▸ **PROBLEM REQUIREMENTS**
Update all of the data below, changing "Pre-Chorus" to "Chorus" and keeping every other line as it is. Leave the pictures out of your answer.

▸ **SOURCE RECORDS**
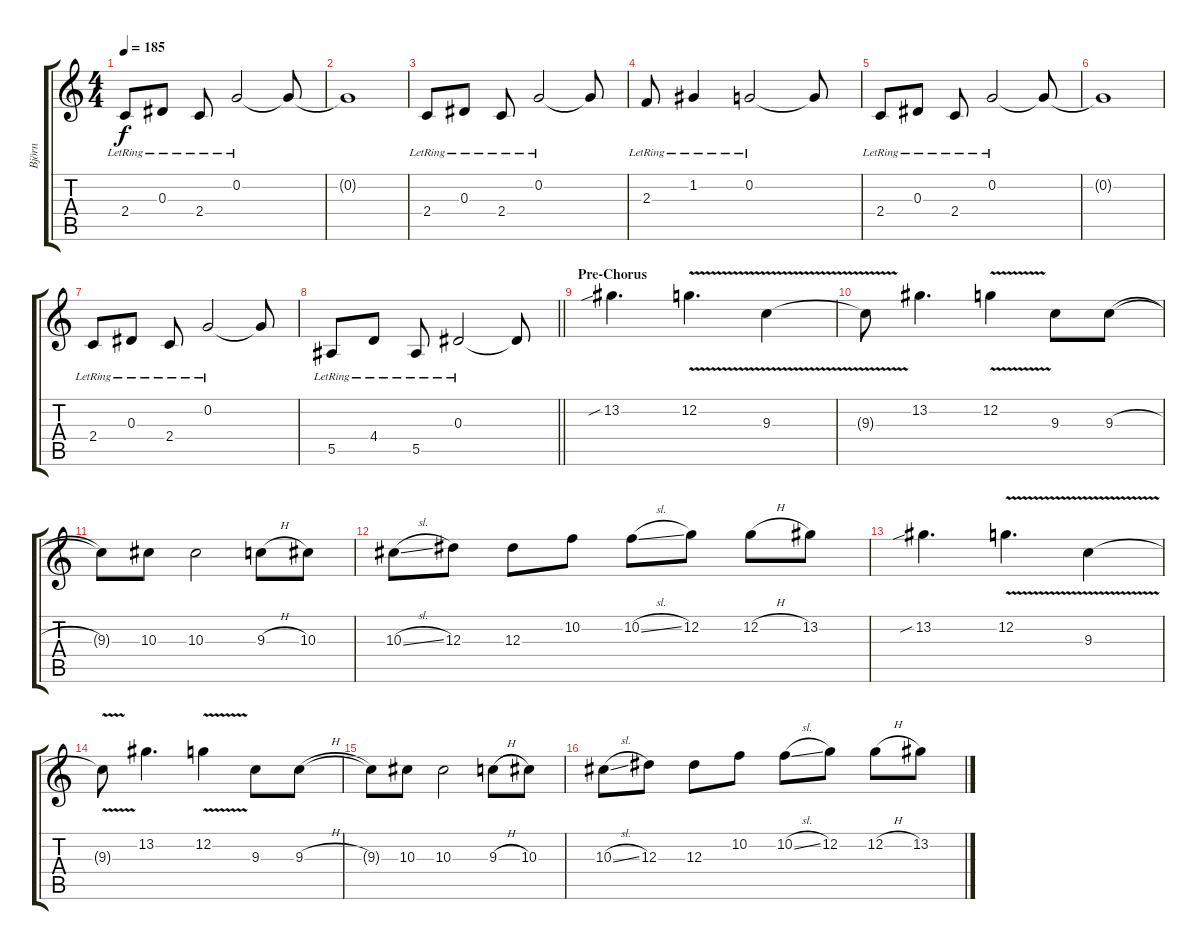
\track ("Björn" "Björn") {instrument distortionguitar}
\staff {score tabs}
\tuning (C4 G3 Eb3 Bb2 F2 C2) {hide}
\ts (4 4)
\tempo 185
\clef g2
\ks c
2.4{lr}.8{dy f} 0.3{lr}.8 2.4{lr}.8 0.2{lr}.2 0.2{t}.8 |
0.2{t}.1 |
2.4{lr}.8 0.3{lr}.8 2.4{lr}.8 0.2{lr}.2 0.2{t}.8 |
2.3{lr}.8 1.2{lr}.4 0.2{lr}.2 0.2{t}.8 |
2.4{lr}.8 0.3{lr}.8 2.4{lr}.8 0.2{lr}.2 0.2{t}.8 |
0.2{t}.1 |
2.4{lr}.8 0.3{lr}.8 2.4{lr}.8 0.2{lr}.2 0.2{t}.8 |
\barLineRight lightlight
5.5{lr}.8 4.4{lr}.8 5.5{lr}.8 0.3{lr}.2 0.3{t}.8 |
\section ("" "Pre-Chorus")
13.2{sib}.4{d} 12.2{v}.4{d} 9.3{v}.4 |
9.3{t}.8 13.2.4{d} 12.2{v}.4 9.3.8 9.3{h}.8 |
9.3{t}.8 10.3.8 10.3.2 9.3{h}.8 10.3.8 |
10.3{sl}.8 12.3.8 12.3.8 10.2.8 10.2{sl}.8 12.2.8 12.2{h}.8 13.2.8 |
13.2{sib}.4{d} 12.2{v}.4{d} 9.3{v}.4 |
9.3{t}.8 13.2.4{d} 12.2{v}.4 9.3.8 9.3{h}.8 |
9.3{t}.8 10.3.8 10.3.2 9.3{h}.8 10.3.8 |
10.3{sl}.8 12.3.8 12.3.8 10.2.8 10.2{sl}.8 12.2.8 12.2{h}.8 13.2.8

▸ **SOLVED PROBLEM**
\track ("Björn" "Björn") {instrument distortionguitar}
\staff {score tabs}
\tuning (C4 G3 Eb3 Bb2 F2 C2) {hide}
\ts (4 4)
\tempo 185
\clef g2
\ks c
2.4{lr}.8{dy f} 0.3{lr}.8 2.4{lr}.8 0.2{lr}.2 0.2{t}.8 |
0.2{t}.1 |
2.4{lr}.8 0.3{lr}.8 2.4{lr}.8 0.2{lr}.2 0.2{t}.8 |
2.3{lr}.8 1.2{lr}.4 0.2{lr}.2 0.2{t}.8 |
2.4{lr}.8 0.3{lr}.8 2.4{lr}.8 0.2{lr}.2 0.2{t}.8 |
0.2{t}.1 |
2.4{lr}.8 0.3{lr}.8 2.4{lr}.8 0.2{lr}.2 0.2{t}.8 |
\barLineRight lightlight
5.5{lr}.8 4.4{lr}.8 5.5{lr}.8 0.3{lr}.2 0.3{t}.8 |
\section ("" "Chorus")
13.2{sib}.4{d} 12.2{v}.4{d} 9.3{v}.4 |
9.3{t}.8 13.2.4{d} 12.2{v}.4 9.3.8 9.3{h}.8 |
9.3{t}.8 10.3.8 10.3.2 9.3{h}.8 10.3.8 |
10.3{sl}.8 12.3.8 12.3.8 10.2.8 10.2{sl}.8 12.2.8 12.2{h}.8 13.2.8 |
13.2{sib}.4{d} 12.2{v}.4{d} 9.3{v}.4 |
9.3{t}.8 13.2.4{d} 12.2{v}.4 9.3.8 9.3{h}.8 |
9.3{t}.8 10.3.8 10.3.2 9.3{h}.8 10.3.8 |
10.3{sl}.8 12.3.8 12.3.8 10.2.8 10.2{sl}.8 12.2.8 12.2{h}.8 13.2.8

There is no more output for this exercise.